▶ [TEXTO DE LECTURA]:
==*==
Leche condensada y acaramelada rusa, por Fernando Mires
Twitter: @FernandoMiresOl
Entré al «discount» a comprar un tarro de pintura, el invierno hace estragos en los marcos de las ventanas y hay que precaverse. De paso, algunas conservas para la casa, y al buscarlas me entero de la novedad: en un estante está anunciada la venta de leche condensada rusa, acaramelada. Es muy buena; no hay mejor. En casa la combinamos con galletas de soda sin sal, de Israel, y sale algo parecido a los «alfajores chilenos», muy especial para el café cargado de las tres de la tarde.
Desde las sanciones impuestas por la UE a Rusia la leche acaramelada había desaparecido del mercado. Naturalmente la pregunta a mí mismo al verla, fue: ¿Es que se acabaron las sanciones a Rusia? Las noticias dicen lo contrario, han aumentado. ¿Cómo entonces reapareció la leche acaramelada rusa? Las respuestas solo podían ser dos: o los productores rusos logran eludir las sanciones, o sencillamente, las sanciones no funcionan. Me quedo con las dos respuestas, entre otras cosas porque ya las sabía.
==*==
▶ [DATOS PROPORCIONADOS]:
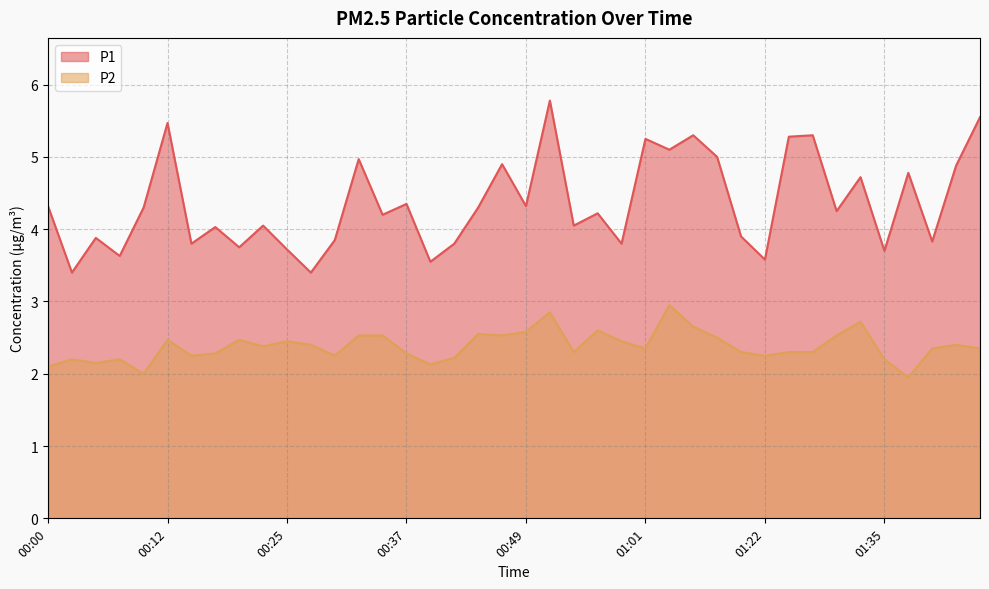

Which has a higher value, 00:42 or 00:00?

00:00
==*==
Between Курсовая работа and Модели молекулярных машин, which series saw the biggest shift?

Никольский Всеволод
==*==
▶ [ACTIVIDADES]:
A - Decide si cada afirmación concuerda con el texto sobre la leche condensada rusa y justifica tu respuesta (sí o no) citando literalmente las palabras que lo determinan. (i) La leche acaramelada rusa había desaparecido del mercado a raíz de las sanciones de la UE. (ii) Según las noticias, las sanciones a Rusia se han reducido. (iii) Las galletas de soda que se combinan con la leche vienen de Chile.
B - Prolonga el texto sobre la leche condensada rusa a partir de su última oración.

▶ [SOLUCIONARIO]:
A -
(i) Sí: «Desde las sanciones impuestas por la UE a Rusia la leche acaramelada había desaparecido del mercado».
(ii) No: «Las noticias dicen lo contrario, han aumentado».
(iii) No: «galletas de soda sin sal, de Israel».

B -
La impotencia de las sanciones económicas
Como siempre ha sucedido, las sanciones económicas impuestas a un país no funcionan, nunca han funcionado y nunca funcionarán, mucho menos hoy, en la era de la globalización. O mejor, solo funcionan en áreas controladas por el estado, pero no por la empresa privada. Y es lógico, natural e incluso bueno que así sea. Si funcionaran de modo perfecto significaría que estamos bajo un dirigismo estatal, como ya no lo hay ni siquiera en China (tal vez solo en Corea del Norte y Cuba).
Evidentemente, los gobiernos europeos también lo saben. ¿Para que aplican sanciones entonces? Por dos motivos: Uno: las aplican de modo simbólico, para señalizar que los desacatos cometidos por gobiernos como el de Putin no pueden ser ignorados ni aparecer impunes ante la opinión pública internacional. Dos: las aplican en áreas estratégicas, cuando el conflicto, aún no habiendo declaración de guerra como sucede con Rusia, ha alcanzado una dimensión militar. El problema es que incluso estas sanciones tampoco funcionan de modo óptimo.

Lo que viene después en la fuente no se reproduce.